La narrativa de confrontación se ha acentuado últimamente y podemos esperar se recrudezca a partir del acercamiento del presidente López Obrador a los países latinoamericanos con afinidades ideológicas a la 4T y más aún: la evidente pretensión del presidente López Obrador de retomar el sueño del presidente Echeverría, de convertirse en el líder moral de los países dominados por gobiernos de izquierda.
Tomar el liderazgo es fácil cuando se llega a los países más pequeños con el respaldo de la fortaleza económica de México y se patrocinan programas sociales. Por supuesto que se logran aplausos, felicitaciones y agradecimiento.

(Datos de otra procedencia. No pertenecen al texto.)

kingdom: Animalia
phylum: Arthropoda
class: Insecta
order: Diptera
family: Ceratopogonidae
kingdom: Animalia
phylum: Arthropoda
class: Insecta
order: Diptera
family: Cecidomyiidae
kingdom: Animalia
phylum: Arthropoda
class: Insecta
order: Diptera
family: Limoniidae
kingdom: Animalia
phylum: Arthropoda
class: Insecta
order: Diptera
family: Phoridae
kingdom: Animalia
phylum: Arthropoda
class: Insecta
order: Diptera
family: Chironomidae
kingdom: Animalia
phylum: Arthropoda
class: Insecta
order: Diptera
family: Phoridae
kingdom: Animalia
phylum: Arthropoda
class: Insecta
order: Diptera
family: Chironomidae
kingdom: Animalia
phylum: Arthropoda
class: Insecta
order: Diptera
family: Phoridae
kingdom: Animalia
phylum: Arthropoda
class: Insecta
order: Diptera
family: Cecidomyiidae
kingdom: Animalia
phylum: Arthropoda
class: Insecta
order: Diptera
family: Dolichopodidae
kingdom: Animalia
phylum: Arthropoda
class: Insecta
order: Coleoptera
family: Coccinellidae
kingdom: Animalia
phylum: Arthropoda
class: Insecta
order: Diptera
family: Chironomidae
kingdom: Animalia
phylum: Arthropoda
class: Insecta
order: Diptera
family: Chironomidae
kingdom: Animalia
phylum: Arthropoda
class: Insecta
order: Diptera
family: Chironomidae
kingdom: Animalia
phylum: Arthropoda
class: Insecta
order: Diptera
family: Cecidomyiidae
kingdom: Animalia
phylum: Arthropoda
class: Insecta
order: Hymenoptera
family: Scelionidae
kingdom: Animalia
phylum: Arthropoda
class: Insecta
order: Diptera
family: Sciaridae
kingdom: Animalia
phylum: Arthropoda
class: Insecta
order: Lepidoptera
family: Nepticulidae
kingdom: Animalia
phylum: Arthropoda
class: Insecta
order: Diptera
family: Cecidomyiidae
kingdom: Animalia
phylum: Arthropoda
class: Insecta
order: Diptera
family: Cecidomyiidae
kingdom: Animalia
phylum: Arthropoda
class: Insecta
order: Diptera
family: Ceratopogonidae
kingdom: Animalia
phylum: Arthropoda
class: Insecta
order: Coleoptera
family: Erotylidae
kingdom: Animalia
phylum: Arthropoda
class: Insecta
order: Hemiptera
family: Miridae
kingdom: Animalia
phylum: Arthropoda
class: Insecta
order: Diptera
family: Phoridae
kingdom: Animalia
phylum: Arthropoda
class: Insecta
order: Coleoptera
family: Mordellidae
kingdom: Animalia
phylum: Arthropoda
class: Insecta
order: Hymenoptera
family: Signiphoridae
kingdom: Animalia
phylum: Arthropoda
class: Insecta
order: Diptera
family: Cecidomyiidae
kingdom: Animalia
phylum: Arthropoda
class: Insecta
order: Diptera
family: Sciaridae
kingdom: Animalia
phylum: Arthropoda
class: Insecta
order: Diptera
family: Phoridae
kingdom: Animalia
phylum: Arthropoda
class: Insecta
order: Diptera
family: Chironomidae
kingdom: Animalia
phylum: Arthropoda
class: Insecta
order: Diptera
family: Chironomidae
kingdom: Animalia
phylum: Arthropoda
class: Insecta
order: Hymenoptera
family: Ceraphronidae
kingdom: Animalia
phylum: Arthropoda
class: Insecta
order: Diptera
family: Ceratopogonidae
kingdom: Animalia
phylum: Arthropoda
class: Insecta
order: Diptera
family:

Sin embargo, este doble discurso de confrontación abierta al gobierno de los Estados Unidos organizando un bloque regional en contra de la política norteamericana de discriminación de las tres dictaduras hispanoamericanas clásicas, y por otra parte la narrativa recurrente del presidente López Obrador respecto a su cercanía personal con el presidente Joe Biden y el respeto que aquel le ha manifestado a sus posiciones políticas, presagia un momento crucial dentro de no mucho tiempo: el momento de las definiciones. No se puede quedar bien con Dios y con el diablo. Cuando llegue ese momento veremos nuestro verdadero futuro.
Definitivamente el presidente López Obrador no tiene muy claro cuál es la esencia de la democracia norteamericana, caracterizada por la diferenciación y respeto que se tienen entre los tres poderes: el ejecutivo, legislativo y judicial.
Las formalidades diplomáticas de las charlas entre los presidentes López Obrador y Biden no garantizan que en el legislativo permitan y toleren esas indefiniciones a las que está totalmente acostumbrada la clase política mexicana.
Lo que está en juego no es la opinión del presidente Biden respecto al gobierno del presidente López Obrador. Por ello es que se malinterpreta la tolerancia de este presidente norteamericano al gobierno de México, sino comprender el espíritu de la política norteamericana de los últimos sesenta, -o quizá setenta años-, y su radical oposición a las dictaduras de izquierda, aunque podamos cuestionar por qué han tolerado a las de derecha.
Juego peligroso es el doble discurso mexicano, que denota desconocimiento absoluto de la idiosincrasia del pueblo norteamericano. Si en México las verdades a medias en la política representan un ritual sin importancia, en Estados Unidos las palabras generan compromisos, pero las acciones definen por completo las intenciones políticas.
La autoproclamada vocación democrática del presidente López Obrador no encaja congruentemente con su apoyo incondicional a las tres dictaduras más cínicas de toda Latinoamérica.